[Saved entries]
-- Opening Marker --

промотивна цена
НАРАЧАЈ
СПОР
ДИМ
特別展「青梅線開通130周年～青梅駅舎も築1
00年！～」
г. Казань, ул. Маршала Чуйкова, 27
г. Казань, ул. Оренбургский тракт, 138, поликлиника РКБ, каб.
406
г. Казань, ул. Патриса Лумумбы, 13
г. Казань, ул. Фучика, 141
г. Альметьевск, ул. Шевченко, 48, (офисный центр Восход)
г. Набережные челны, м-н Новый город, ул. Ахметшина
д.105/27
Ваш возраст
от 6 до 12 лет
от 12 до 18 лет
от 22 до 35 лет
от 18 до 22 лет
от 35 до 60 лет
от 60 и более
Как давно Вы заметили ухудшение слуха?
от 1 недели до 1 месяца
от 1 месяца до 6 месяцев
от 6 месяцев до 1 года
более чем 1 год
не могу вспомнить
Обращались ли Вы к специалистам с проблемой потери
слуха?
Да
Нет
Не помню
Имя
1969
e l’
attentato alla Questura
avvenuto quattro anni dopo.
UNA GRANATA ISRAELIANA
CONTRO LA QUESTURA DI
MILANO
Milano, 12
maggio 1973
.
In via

-- Closing Marker --
-- Opening Marker --

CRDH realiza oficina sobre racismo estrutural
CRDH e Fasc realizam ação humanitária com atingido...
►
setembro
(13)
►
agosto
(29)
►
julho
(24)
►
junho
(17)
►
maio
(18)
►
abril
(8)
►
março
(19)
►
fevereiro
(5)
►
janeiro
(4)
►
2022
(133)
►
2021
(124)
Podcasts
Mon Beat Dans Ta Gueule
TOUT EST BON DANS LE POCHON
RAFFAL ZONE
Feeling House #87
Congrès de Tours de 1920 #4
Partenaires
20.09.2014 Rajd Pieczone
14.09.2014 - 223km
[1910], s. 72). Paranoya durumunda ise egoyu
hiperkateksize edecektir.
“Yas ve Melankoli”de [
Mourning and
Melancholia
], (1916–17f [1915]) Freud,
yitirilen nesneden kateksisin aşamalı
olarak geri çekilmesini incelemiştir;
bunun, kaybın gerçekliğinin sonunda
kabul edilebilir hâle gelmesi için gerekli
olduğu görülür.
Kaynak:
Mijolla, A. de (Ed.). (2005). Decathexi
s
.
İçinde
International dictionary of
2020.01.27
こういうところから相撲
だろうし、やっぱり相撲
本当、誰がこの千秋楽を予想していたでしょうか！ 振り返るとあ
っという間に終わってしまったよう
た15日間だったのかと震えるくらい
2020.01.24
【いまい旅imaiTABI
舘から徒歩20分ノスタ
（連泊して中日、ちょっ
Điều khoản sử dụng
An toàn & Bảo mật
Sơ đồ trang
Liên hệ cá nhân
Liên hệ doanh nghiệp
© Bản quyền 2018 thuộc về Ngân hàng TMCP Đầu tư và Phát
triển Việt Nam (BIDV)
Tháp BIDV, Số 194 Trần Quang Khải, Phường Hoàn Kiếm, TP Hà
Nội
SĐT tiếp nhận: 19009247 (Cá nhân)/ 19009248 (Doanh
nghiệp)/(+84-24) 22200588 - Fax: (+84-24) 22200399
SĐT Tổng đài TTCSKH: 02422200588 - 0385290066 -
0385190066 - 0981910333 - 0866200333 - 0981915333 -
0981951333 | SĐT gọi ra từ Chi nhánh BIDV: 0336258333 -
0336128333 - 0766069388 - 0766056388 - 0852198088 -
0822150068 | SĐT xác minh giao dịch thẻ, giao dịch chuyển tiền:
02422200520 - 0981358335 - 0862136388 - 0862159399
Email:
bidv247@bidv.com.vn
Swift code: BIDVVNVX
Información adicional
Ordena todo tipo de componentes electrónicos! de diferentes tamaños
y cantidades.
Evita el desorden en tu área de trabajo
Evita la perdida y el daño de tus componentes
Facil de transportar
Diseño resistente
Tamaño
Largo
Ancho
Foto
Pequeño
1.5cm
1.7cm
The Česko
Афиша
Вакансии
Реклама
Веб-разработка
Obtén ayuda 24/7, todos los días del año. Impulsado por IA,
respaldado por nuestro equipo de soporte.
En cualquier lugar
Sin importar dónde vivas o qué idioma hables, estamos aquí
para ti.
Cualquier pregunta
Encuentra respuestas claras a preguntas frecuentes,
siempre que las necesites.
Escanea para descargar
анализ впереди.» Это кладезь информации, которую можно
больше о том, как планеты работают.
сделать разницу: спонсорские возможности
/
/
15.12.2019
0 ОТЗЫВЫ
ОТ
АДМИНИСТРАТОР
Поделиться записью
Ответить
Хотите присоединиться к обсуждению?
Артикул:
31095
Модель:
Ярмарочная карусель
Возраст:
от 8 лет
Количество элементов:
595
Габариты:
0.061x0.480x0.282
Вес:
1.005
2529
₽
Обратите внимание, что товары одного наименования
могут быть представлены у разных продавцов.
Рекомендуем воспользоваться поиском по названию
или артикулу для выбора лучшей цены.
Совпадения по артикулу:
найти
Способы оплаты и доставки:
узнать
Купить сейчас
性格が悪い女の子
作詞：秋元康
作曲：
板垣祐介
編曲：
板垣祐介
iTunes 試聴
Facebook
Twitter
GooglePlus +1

-- Closing Marker --
-- Opening Marker --

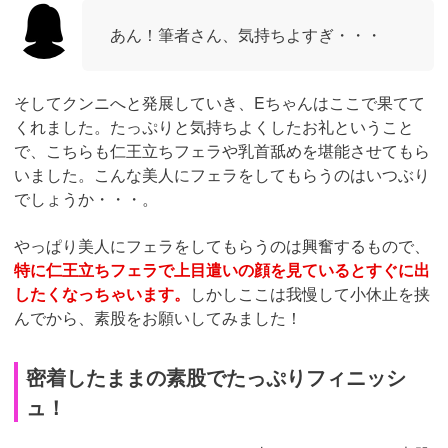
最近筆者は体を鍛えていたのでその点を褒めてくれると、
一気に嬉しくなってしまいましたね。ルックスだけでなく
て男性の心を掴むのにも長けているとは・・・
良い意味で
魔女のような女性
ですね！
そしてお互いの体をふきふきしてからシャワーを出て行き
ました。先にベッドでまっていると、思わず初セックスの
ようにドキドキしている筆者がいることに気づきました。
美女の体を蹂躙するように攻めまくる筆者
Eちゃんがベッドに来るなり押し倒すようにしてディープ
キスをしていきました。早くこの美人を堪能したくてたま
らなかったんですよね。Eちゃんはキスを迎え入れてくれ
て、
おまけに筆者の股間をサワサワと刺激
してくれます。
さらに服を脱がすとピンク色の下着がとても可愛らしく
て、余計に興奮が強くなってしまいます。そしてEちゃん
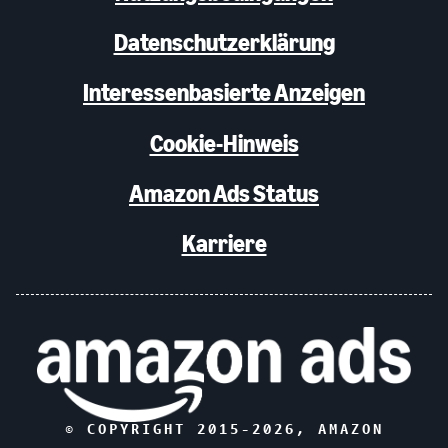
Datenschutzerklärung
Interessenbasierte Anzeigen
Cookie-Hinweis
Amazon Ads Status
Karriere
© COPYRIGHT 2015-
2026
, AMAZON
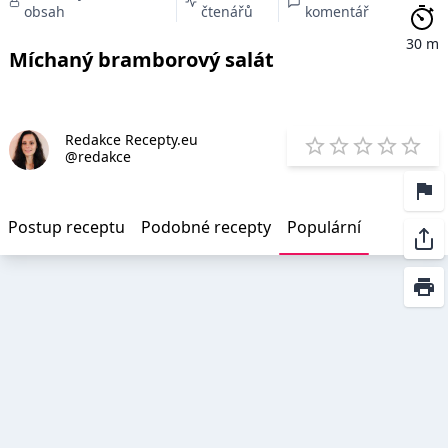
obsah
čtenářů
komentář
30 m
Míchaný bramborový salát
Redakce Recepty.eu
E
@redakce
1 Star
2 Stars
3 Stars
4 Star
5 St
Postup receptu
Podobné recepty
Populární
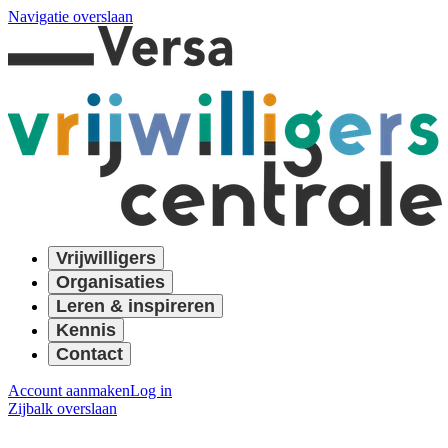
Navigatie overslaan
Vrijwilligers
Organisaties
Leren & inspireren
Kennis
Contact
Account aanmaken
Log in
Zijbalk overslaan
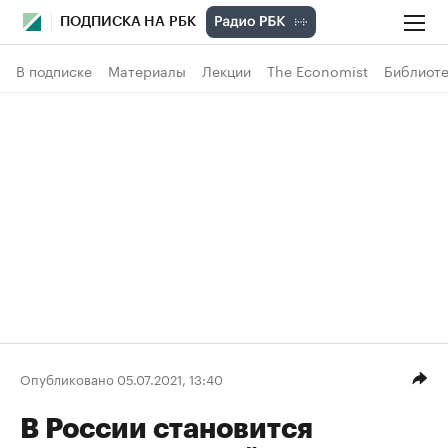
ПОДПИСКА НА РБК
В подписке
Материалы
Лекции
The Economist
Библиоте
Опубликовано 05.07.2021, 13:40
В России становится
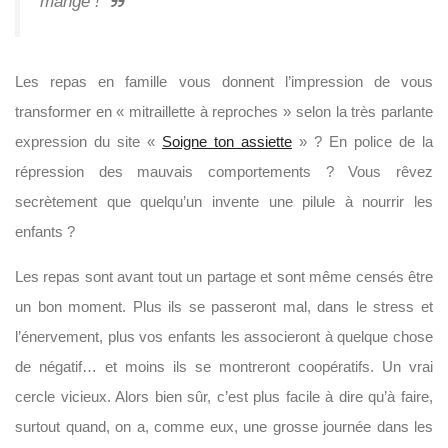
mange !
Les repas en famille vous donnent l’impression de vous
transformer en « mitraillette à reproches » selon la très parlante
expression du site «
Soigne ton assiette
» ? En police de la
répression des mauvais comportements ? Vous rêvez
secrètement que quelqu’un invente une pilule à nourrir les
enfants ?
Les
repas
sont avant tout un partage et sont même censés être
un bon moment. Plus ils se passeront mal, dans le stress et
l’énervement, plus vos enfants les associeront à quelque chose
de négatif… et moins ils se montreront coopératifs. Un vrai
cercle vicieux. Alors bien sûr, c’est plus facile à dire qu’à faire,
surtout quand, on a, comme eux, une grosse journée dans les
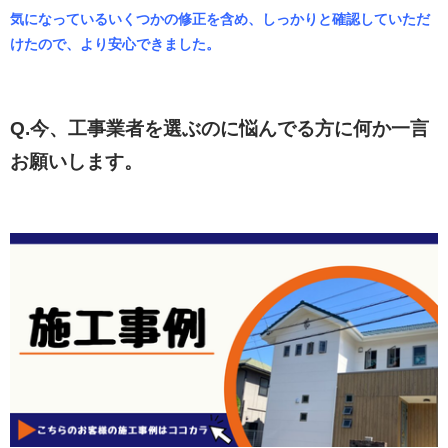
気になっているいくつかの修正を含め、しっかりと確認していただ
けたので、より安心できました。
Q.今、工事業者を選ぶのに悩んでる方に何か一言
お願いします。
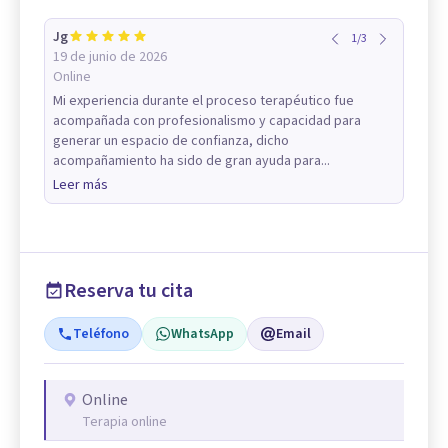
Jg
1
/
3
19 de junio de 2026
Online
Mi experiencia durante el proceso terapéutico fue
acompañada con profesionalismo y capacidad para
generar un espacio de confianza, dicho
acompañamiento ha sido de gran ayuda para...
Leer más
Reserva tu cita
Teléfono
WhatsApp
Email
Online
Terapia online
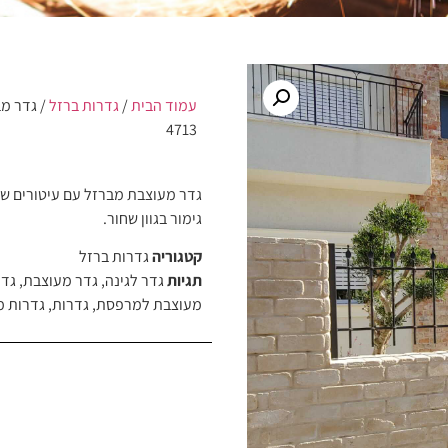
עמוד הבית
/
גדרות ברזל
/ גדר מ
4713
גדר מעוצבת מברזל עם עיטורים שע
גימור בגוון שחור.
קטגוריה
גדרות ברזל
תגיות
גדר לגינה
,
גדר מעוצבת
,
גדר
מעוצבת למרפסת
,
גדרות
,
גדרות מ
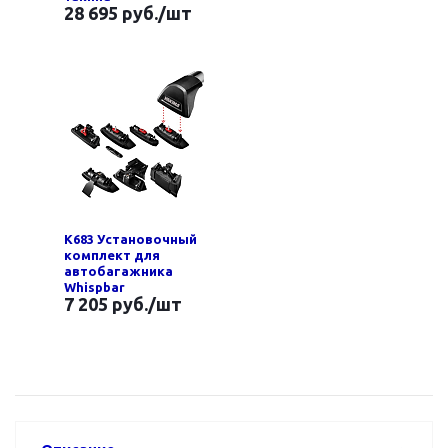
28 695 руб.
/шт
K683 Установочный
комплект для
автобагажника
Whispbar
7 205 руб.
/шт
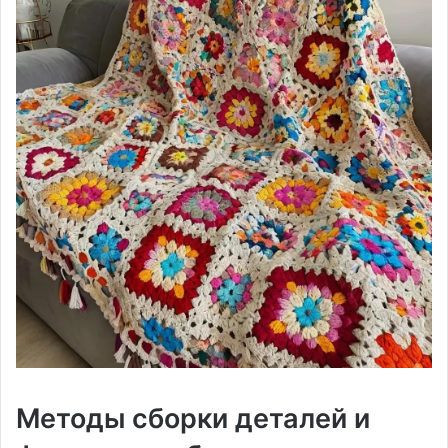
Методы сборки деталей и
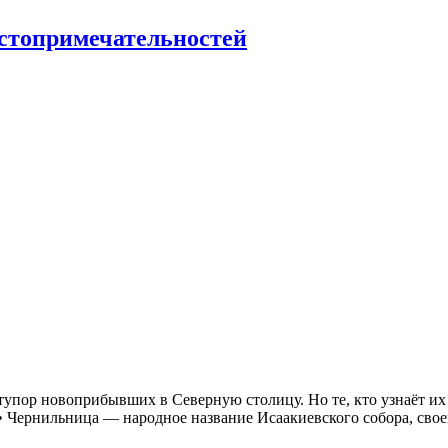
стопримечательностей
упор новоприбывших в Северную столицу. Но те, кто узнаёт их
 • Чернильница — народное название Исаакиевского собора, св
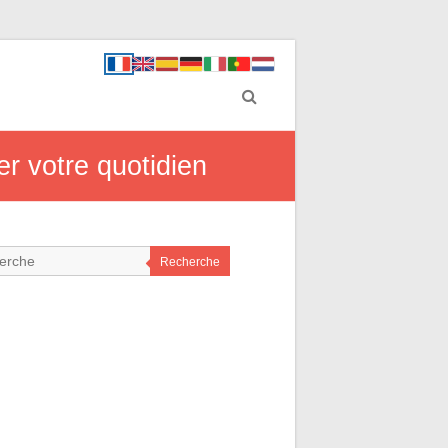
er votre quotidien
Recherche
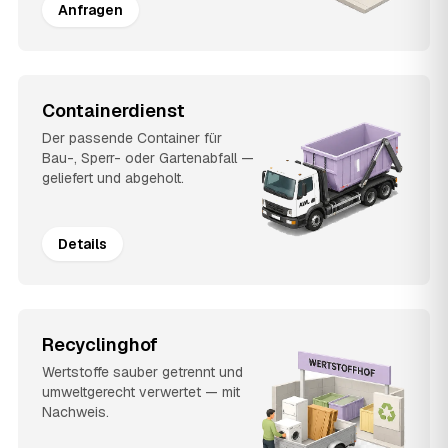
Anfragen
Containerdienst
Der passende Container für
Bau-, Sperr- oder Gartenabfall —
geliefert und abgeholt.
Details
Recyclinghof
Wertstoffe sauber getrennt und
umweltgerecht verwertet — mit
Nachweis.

-- Closing Marker --

● **To do**
What you give back must be the stretch above, starting at the line with "0.061x0.480x0.282" and ending at the line with "GooglePlus +1", copied exactly.

● **Answer to this task**
0.061x0.480x0.282
Вес:
1.005
2529
₽
Обратите внимание, что товары одного наименования
могут быть представлены у разных продавцов.
Рекомендуем воспользоваться поиском по названию
или артикулу для выбора лучшей цены.
Совпадения по артикулу:
найти
Способы оплаты и доставки:
узнать
Купить сейчас
性格が悪い女の子
作詞：秋元康
作曲：
板垣祐介
編曲：
板垣祐介
iTunes 試聴
Facebook
Twitter
GooglePlus +1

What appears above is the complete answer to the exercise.